Shelton v. Powers

111 Wash. 302 | Wash. | 1920

Mitchell, J.

These two actions were consolidated for the purpose of trial and were tried to the court without a jury, resulting in a judgment in both cases against Chauncey W. Shelton, who has appealed.

By agreement they were consolidated for the purpose of the appeal. The suit by Shelton was for the cancellation of instruments. The suit against him was upon promissory notes made and delivered by him. Formal findings of fact and conclusions of law covering both cases were signed and filed, which clearly support the judgment. No exceptions were taken to the findings of fact or conclusions of law, nor were any findings proposed by the appellant.

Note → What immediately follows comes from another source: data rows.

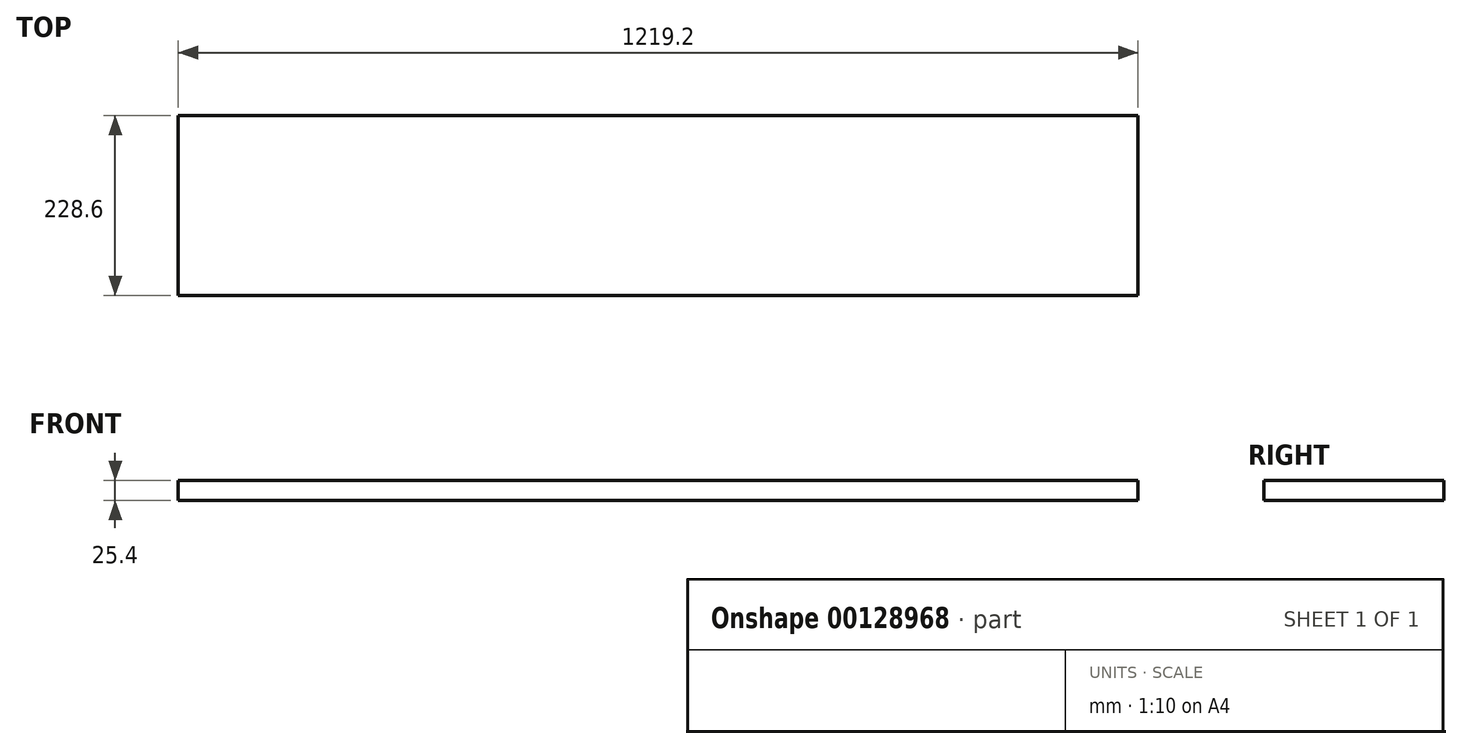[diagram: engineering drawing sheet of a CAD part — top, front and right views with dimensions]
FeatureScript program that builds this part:
annotation { "Feature Type Name" : "Feature", "Feature Type Description" : "" }
export const myFeature = defineFeature(function(context is Context, id is Id, definition is map)
    precondition{}
    {
        {
            var Q0;
            Q0=qCreatedBy(makeId("Top.planeOp"),FACE);
            var sketch = newSketch(context, id + "F0", { "sketchPlane" : qUnion([Q0])});
            skLineSegment(sketch, "E0.bottom", {"start": v(0, 0) * mm, "end": v(-1219.2, 0) * mm});
            skLineSegment(sketch, "E0.top", {"start": v(0, 228.6) * mm, "end": v(-1219.2, 228.6) * mm});
            skLineSegment(sketch, "E0.left", {"start": v(0, 0) * mm, "end": v(0, 228.6) * mm});
            skLineSegment(sketch, "E0.right", {"start": v(-1219.2, 0) * mm, "end": v(-1219.2, 228.6) * mm});
            skSolve(sketch);
        }
        {
            var Q0;
            Q0=qSketchRegion(id+"F0",true);
            extrude(context, id + "F1", {"entities" : qUnion([Q0]), "depth" : 25.4 * mm});
        }
    });
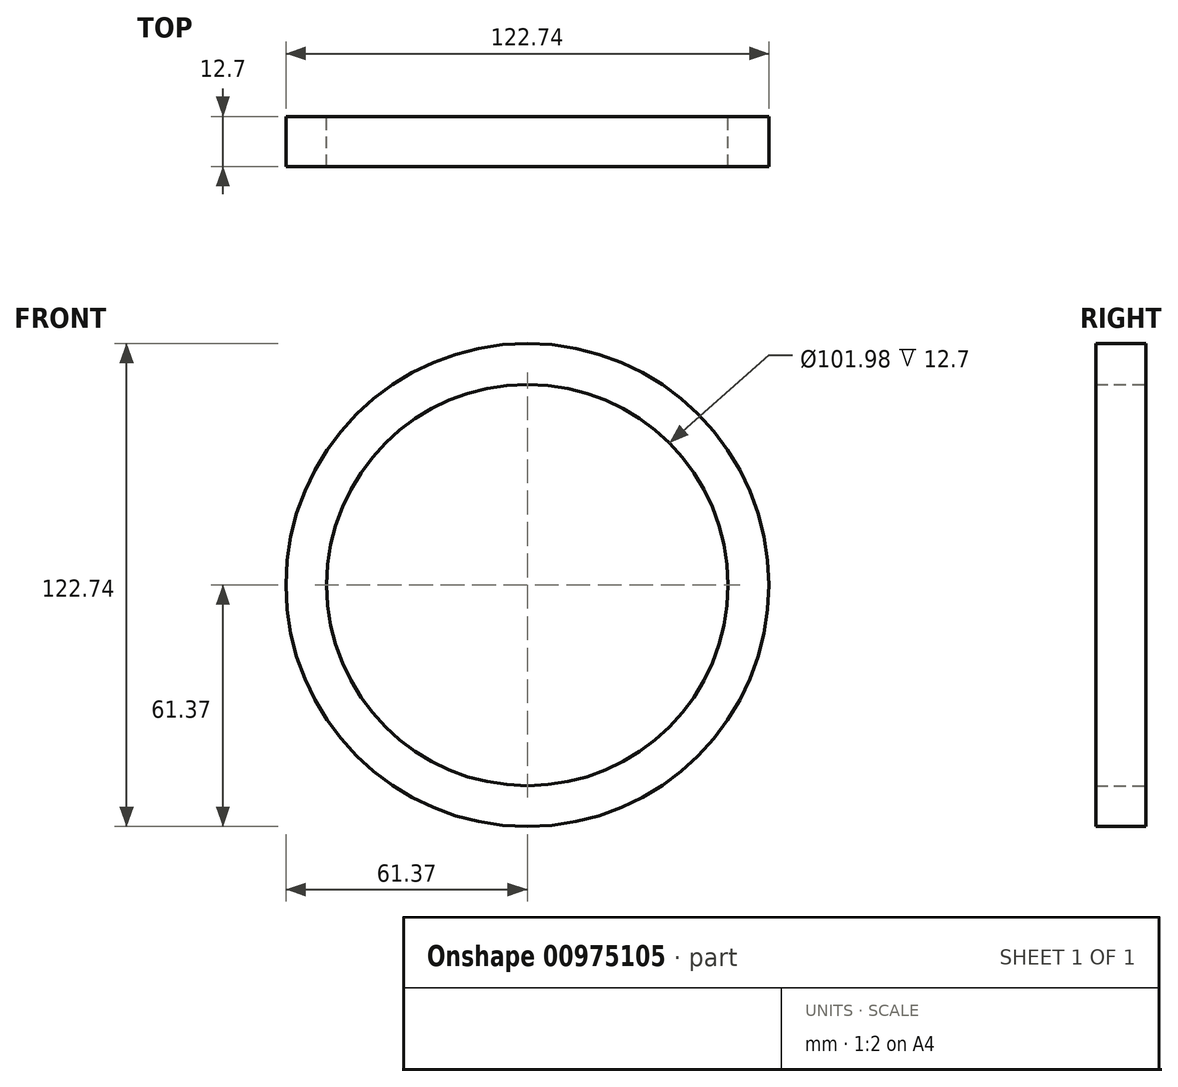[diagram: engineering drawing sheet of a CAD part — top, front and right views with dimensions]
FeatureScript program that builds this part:
annotation { "Feature Type Name" : "Feature", "Feature Type Description" : "" }
export const myFeature = defineFeature(function(context is Context, id is Id, definition is map)
    precondition{}
    {
        {
            var Q0;
            Q0=qCreatedBy(makeId("Front.planeOp"),FACE);
            var sketch = newSketch(context, id + "F0", { "sketchPlane" : qUnion([Q0])});
            skCircle(sketch, "E0", {"center": v(0, 0) * mm, "radius": 51 * mm});
            skCircle(sketch, "E1", {"center": v(0, 0) * mm, "radius": 61.37 * mm});
            skSolve(sketch);
        }
        {
            var Q0;
            Q0 = qSketchRegion(id + "F0", true);
            extrude(context, id + "F1", {"entities" : qUnion([Q0]), "flatOperationType" : FlatOperationType.REMOVE, "depth" : 12.7 * mm, "offsetDistance" : 25.4 * mm, "domain" : OperationDomain.MODEL});
        }
    });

*303The two first assignments of error relate to the rejection of evidence. The assignments are indefinite and appellant has not furnished any reference or citations to the pages of the statement of facts for the purpose of disclosing any prejudicial ruling in the rejection of evidence. While under the case of Morrisey v. Schultz, 68 Wash. 237, 122 Pac. 1065, we are not called upon to search the record in this respect, we have, however, because of its being a small record, examined it with care and fail to find any support for the claim of errors.

The other assignments are that the court erred in its findings, conclusions and judgment. Indeed, this is the only assignment argued either orally or in the brief. As to the action against the appellant, it being a law action, the statute (§ 367, Rem. Code) is mandatory that findings of fact and conclusions of law shall be made upon request, as was done in this case at the instance of respondents. Western Dry Goods Co. v. Hamilton, 86 Wash. 478, 150 Pac. 1171; Wilson v. Aberdeen, 25 Wash. 614, 66 Pac. 95. The failure to except to the findings prevents us from inquiring into the sufficiency of the evidence to sustain them. Harbican v. Chamberlin, 82 Wash. 556, 144 Pac. 717; Nichols v. Capen, 79 Wash. 120, 139 Pac. 868.

As to the action by appellant, it is true it is an equity case wherein it was not necessary for the trial court to make findings of fact, but “we have repeatedly held that, where findings of fact are made in an equity case, exception must be taken to such findings in order to secure a review of the trial court’s conclusions reached therein.” Ready v. McGillivray, 109 Wash. 387, 186 Pac. 902.

Affirmed as to both cases.

Holcomb, C. J., Parker, Main, and Mackintosh, JJ., concur.